A MEETING OF THE MINDS:
A NEW APPROACH TO HEALING
For thousands of years, healers have been trying to uncover the ever changing mysteries of the human body. Both the Eastern and Western traditions go back many centuries. The Eastern tradition is steeped in philosophy and spirituality, and, in its approach to healing, the body is seen as a microcosm of nature, a landscape of the seen and the unseen, whose seasons and temperatures, deficiencies and excesses need to be gauged and understood in order to promote health. At one time the Western tradition had some similar beliefs, the Greeks, for example, seeing disease as an imbalance in the four humors, but since the 1800s, a lot of that tradition has been overshadowed by the Cartesian thinking of modern medicine, which views the body as a machine, a mechanical structure that can be diagnosed based on cause-and-effect thinking, and whose parts can be removed and replaced or molded or zapped into shape; and which views disease as a separate entity with its own patterns and cycles that are to be disrupted and put out of commission through drugs or surgery.
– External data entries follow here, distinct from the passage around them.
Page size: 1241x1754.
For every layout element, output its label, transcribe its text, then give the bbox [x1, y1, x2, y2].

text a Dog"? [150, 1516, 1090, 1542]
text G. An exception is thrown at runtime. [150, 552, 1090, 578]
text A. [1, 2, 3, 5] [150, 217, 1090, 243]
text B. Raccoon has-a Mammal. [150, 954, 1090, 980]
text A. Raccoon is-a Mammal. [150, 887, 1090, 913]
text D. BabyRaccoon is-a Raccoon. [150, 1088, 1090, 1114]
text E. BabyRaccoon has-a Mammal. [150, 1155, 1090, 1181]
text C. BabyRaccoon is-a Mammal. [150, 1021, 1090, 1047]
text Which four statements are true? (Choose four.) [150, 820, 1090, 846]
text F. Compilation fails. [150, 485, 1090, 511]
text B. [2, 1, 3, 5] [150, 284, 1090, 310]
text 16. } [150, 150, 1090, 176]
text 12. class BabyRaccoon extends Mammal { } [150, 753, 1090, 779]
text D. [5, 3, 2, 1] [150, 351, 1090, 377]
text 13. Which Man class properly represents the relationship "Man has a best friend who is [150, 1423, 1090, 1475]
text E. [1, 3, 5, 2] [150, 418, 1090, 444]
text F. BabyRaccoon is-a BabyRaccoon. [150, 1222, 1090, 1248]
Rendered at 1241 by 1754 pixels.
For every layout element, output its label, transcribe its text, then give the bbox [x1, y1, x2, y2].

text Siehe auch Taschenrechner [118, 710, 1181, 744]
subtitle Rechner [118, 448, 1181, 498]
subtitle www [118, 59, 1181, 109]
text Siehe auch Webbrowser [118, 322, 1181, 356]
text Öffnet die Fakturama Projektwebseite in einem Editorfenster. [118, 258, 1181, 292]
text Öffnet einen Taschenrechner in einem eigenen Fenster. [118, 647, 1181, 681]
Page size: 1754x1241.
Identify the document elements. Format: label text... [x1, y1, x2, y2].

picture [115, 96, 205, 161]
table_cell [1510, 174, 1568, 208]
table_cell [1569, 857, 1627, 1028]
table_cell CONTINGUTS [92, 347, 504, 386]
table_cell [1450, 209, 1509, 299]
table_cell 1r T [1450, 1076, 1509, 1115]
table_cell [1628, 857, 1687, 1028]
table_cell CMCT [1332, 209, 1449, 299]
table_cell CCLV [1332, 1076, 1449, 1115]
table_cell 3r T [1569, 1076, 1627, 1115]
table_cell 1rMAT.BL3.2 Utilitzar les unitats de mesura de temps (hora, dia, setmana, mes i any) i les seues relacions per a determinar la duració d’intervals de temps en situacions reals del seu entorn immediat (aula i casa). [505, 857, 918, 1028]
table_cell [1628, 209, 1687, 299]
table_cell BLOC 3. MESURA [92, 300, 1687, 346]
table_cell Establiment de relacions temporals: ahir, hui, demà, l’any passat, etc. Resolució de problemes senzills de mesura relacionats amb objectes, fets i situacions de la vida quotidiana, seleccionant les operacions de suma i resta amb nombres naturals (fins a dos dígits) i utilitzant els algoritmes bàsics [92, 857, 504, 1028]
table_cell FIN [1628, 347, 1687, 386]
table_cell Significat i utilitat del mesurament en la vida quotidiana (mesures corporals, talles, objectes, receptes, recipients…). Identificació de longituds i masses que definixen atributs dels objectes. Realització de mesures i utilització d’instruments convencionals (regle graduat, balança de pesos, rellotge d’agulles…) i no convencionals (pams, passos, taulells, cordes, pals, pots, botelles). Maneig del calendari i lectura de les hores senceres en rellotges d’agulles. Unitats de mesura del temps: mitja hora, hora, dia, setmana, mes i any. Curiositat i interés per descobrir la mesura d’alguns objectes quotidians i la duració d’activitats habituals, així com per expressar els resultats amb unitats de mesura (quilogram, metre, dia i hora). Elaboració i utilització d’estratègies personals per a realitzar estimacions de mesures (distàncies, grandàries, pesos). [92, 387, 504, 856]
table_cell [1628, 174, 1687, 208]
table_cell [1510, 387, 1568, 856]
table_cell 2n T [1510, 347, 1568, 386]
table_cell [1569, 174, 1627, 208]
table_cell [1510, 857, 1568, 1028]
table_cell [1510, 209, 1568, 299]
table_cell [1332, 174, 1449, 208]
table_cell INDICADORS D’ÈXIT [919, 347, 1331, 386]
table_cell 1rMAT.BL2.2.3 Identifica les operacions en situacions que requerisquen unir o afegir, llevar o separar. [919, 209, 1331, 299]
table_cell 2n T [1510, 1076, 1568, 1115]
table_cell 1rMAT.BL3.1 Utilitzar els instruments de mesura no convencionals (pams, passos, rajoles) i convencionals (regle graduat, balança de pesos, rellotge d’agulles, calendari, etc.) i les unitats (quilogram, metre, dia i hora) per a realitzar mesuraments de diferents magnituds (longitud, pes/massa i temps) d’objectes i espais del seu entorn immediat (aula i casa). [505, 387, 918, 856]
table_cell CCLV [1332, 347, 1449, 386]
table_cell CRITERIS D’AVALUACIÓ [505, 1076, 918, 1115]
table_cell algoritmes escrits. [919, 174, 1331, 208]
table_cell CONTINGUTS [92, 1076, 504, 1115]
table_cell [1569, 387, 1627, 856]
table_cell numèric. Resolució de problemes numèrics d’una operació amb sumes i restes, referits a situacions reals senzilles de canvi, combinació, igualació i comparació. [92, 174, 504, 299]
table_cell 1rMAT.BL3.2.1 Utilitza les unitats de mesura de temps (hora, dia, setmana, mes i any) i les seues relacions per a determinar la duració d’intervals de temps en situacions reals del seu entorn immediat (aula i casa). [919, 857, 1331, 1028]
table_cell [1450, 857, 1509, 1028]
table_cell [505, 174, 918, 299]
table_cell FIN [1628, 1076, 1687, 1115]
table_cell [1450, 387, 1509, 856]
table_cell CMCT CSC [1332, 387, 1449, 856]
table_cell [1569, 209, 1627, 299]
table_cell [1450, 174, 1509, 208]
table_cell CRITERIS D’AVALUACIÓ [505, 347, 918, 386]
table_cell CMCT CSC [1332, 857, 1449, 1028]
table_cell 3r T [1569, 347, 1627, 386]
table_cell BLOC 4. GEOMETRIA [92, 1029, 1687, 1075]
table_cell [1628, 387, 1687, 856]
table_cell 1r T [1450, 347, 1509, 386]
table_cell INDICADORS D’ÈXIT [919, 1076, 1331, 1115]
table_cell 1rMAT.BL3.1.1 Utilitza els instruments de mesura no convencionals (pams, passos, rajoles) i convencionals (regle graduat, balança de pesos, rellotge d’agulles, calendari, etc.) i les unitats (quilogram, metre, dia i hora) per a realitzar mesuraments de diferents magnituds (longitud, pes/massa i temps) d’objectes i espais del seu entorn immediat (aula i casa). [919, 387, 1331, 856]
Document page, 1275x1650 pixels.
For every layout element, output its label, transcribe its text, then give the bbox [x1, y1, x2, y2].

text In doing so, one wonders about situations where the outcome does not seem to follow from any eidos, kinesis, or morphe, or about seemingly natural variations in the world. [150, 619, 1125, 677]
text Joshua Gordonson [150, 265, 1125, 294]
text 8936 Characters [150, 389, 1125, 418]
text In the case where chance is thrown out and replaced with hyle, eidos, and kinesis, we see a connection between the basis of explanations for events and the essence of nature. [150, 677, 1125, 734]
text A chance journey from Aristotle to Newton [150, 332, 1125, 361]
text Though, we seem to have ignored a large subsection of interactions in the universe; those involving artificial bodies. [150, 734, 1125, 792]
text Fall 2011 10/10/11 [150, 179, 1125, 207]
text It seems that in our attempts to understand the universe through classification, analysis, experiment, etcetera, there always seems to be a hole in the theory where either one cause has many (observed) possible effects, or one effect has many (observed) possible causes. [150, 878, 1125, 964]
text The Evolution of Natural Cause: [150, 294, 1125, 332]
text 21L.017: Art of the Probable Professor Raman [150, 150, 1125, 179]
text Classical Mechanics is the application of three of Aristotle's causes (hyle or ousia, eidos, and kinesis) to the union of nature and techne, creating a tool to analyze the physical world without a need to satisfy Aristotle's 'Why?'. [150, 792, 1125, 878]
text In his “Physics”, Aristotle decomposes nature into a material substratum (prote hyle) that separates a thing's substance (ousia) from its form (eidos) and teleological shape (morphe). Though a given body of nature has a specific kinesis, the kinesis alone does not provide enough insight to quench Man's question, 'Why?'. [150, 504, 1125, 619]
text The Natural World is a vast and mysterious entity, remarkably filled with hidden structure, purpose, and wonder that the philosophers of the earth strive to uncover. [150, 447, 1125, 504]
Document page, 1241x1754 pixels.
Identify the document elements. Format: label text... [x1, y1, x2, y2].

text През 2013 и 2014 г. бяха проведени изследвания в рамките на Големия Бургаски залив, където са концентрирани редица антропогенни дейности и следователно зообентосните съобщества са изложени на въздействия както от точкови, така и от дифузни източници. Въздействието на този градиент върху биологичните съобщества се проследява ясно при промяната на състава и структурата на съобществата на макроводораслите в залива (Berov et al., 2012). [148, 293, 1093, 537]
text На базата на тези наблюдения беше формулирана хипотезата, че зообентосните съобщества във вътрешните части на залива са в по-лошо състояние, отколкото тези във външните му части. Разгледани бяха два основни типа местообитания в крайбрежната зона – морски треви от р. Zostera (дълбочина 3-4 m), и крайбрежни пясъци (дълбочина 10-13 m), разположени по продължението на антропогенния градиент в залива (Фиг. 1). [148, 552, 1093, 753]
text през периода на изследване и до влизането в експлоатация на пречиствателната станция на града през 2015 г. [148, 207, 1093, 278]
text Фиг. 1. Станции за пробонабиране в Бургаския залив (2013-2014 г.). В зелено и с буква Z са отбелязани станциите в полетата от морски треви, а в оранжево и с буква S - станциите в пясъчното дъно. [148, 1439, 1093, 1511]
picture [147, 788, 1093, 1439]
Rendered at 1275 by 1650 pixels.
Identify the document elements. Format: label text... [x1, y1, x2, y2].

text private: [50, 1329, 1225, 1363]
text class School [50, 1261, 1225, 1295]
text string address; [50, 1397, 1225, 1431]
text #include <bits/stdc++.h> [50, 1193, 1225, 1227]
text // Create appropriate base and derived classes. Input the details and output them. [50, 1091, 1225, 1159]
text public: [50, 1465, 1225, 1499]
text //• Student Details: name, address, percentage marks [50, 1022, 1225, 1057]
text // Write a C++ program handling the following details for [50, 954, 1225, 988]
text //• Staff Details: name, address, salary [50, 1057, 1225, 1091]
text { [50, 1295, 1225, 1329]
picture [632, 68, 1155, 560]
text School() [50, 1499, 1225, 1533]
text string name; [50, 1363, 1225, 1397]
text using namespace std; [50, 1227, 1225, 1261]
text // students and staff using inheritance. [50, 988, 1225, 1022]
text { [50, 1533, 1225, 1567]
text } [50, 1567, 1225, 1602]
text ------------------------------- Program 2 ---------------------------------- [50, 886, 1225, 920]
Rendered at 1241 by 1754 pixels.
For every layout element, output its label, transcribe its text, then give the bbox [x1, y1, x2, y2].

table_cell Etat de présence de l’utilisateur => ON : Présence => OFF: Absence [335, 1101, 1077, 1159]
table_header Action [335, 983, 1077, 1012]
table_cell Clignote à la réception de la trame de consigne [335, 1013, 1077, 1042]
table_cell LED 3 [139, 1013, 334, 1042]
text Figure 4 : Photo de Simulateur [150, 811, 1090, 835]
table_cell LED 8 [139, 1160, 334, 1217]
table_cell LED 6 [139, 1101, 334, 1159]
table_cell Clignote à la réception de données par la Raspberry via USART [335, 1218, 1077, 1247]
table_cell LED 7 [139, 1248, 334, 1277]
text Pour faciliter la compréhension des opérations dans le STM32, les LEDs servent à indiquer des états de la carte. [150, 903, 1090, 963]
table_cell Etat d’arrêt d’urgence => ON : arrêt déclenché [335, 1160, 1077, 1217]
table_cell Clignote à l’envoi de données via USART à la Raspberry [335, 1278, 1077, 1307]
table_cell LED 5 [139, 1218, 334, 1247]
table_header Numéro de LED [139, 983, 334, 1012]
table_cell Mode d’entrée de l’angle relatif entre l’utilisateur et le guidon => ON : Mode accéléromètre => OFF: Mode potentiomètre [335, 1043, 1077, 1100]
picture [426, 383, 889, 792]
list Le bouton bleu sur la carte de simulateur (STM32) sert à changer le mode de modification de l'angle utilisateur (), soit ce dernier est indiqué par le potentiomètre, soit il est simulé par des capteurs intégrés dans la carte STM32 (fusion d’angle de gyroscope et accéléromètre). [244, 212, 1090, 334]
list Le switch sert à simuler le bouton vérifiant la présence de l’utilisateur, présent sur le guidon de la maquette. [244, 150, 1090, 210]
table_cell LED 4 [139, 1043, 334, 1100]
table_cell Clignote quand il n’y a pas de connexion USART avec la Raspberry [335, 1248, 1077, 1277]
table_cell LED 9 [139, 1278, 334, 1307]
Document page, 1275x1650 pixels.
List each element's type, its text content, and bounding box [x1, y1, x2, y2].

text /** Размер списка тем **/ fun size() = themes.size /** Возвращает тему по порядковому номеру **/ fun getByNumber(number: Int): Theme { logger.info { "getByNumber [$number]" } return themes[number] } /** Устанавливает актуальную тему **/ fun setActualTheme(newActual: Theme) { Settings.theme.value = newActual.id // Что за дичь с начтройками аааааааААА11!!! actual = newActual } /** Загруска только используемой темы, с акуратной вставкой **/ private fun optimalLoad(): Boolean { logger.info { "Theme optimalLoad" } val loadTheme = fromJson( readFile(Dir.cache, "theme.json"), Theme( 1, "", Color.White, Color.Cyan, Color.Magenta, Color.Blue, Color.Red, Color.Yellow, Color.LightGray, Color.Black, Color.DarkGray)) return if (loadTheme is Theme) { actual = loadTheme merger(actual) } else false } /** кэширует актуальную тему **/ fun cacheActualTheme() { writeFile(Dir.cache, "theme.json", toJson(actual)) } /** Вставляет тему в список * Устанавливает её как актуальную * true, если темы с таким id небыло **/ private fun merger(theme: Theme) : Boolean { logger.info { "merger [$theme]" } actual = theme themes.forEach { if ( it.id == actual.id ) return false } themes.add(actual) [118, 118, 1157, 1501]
The healing wisdom of centuries in the West was overshadowed by this approach to medicine. But practitioners and patients are now regaining a sense that the systems and organs of the human body are interdependent parts of an organic whole, and that curing what ails us involves encouraging the body to fight for wholeness rather than target and destroy symptoms. Medicine is so intriguing today because the West is continuing to learn more about cells, immunity, disease, and genetics, while it eagerly explores Eastern medicine, tapping into the wealth of wisdom it offers. The prospect of our getting the benefit of all these systems, practices, and wisdom bodes well for our general health and well-being.